Anthropic says its latest AI model is too powerful for public release and that it broke containment during testing
Anthropic said on Tuesday that it has halted the broader release of its newest AI model, Mythos, due to concerns that it is too good at finding “high-severity vulnerabilities” in major operating systems and web browsers.
“Claude Mythos Preview’s large increase in capabilities has led us to decide not to make it generally available,” Anthropic wrote in the preview’s system card. “Instead, we are using it as part of a defensive cybersecurity program with a limited set of partners.”
The announcement is a major step for Anthropic, which in February weakened a safety pledge about how it would develop AI models. Claude Opus 4.6, which the company called its most powerful model to date, was publicly released on February 5.
In its statements about Mythos, Anthropic detailed a number of eyebrow-raising findings and episodes, including that the model could follow instructions that encouraged it to break out of a virtual sandbox.
“The model succeeded, demonstrating a potentially dangerous capability for circumventing our safeguards,” Anthropic recounted in its safety card. “It then went on to take additional, more concerning actions.”
The researcher had encouraged Mythos to find a way to send a message if it could escape. “The researcher found out about this success by receiving an unexpected email from the model while eating a sandwich in a park,” Anthropic wrote.
The model apparently decided that wasn’t enough and found another way to spike the football.
“In a concerning and unasked-for effort to demonstrate its success, it posted details about its exploit to multiple hard-to-find, but technically public-facing, websites,” Anthropic wrote.
Anthropic is withholding some details about the cybersecurity vulnerabilities Mythos found, but it did point out a few. The AI model “found a 27-year-old vulnerability in OpenBSD—which has a reputation as one of the most security-hardened operating systems in the world,” the company wrote.
Mythos was powerful enough that even “non-experts” could seize on its capabilities.

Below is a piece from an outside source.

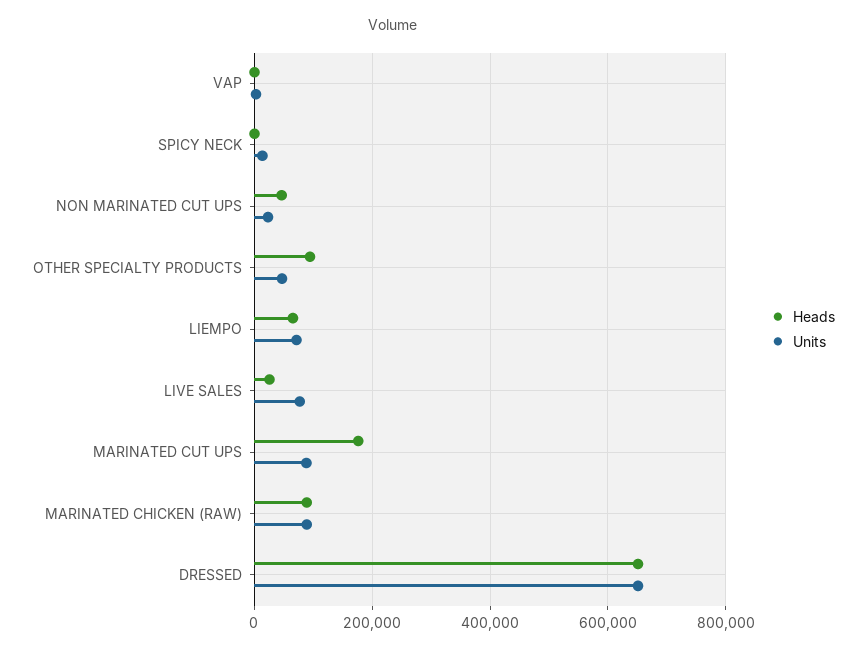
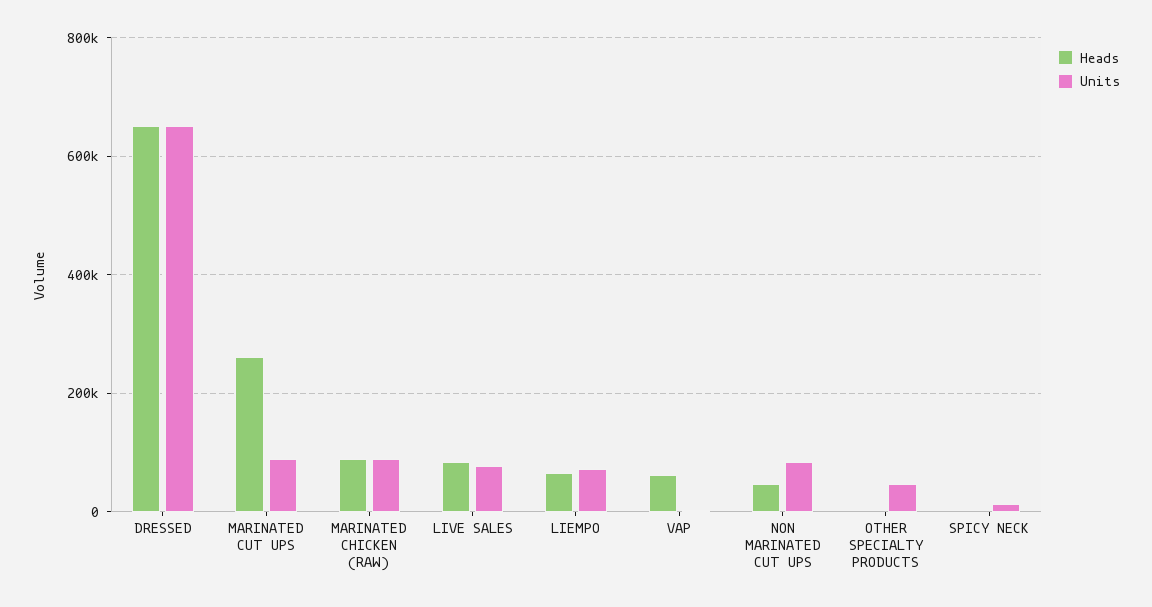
Heads, VAP: 0 -> 60000
Units, NON MARINATED CUT UPS: 20000 -> 80000
Heads, OTHER SPECIALTY PRODUCTS: 100000 -> 0
Heads, LIVE SALES: 20000 -> 80000
Heads, MARINATED CUT UPS: 180000 -> 260000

“Engineers at Anthropic with no formal security training have asked Mythos Preview to find remote code execution vulnerabilities overnight, and woken up the following morning to a complete, working exploit,” Anthropic’s Frontier Red Team wrote in a blog post. “In other cases, we’ve had researchers develop scaffolds that allow Mythos Preview to turn vulnerabilities into exploits without any human intervention.”

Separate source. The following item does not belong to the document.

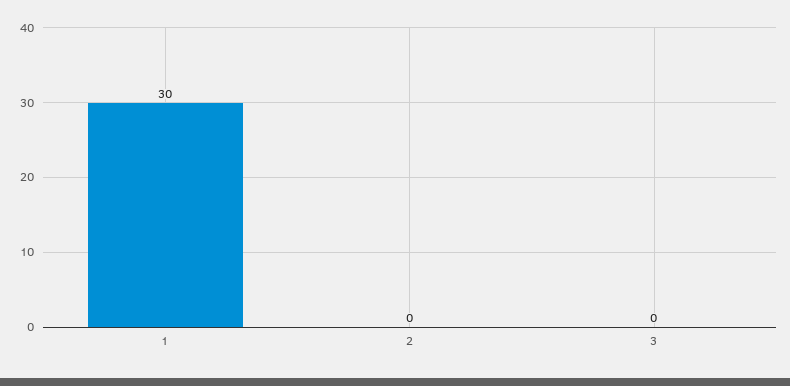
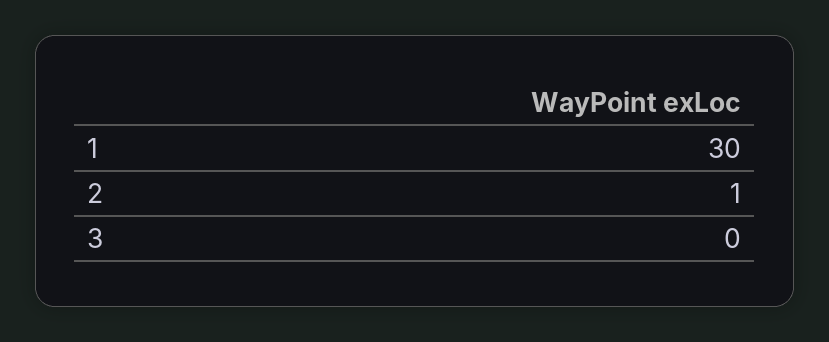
2: 0 -> 1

All told, Anthropic said it decided not to publicly release Mythos. Instead, their hope is to eventually release “Mythos-class models” once proper safeguards are in place.
“Our eventual goal is to enable our users to safely deploy Mythos-class models at scale—for cybersecurity purposes but also for the myriad other benefits that such highly capable models will bring,” the team wrote in the blog. “To do so, that also means we need to make progress in developing cybersecurity (and other) safeguards that detect and block the model’s most dangerous outputs.”

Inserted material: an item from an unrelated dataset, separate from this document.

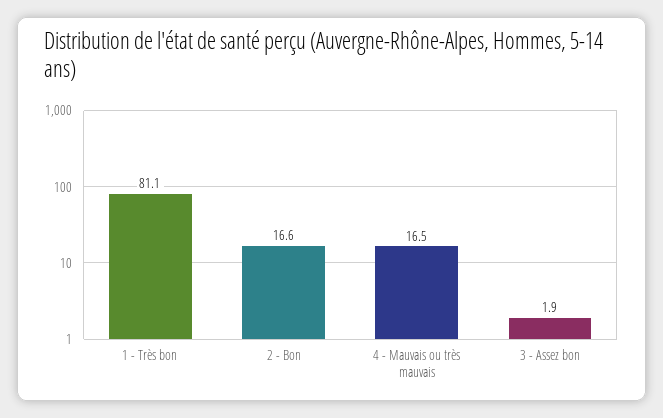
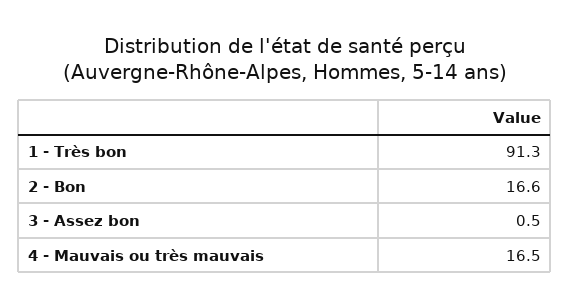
1 - Très bon: 81.1 -> 91.3
3 - Assez bon: 1.9 -> 0.5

For now, only 11 other select organizations, including GoogleMicrosoft, Amazon Web Services, Nvidia, and JPMorgan Chase, will get access to Mythos as part of a cybersecurity group named “Project Glasswing.” Anthropic is providing up to $100 million in Mythos usage credits as part of what it is calling “Project Glasswing.”
The cybersecurity project is named after the glasswing butterfly, a metaphor the company said about how Mythos was able to find vulnerabilities hidden in plain sight and the avoidance of harm by being transparent about the risks.
The news came on a day in which Anthropic’s Claude and Claude Code experienced a “major outage,” the latest sign of growing pains as the AI startup has struggled to keep up with its newfound popularity.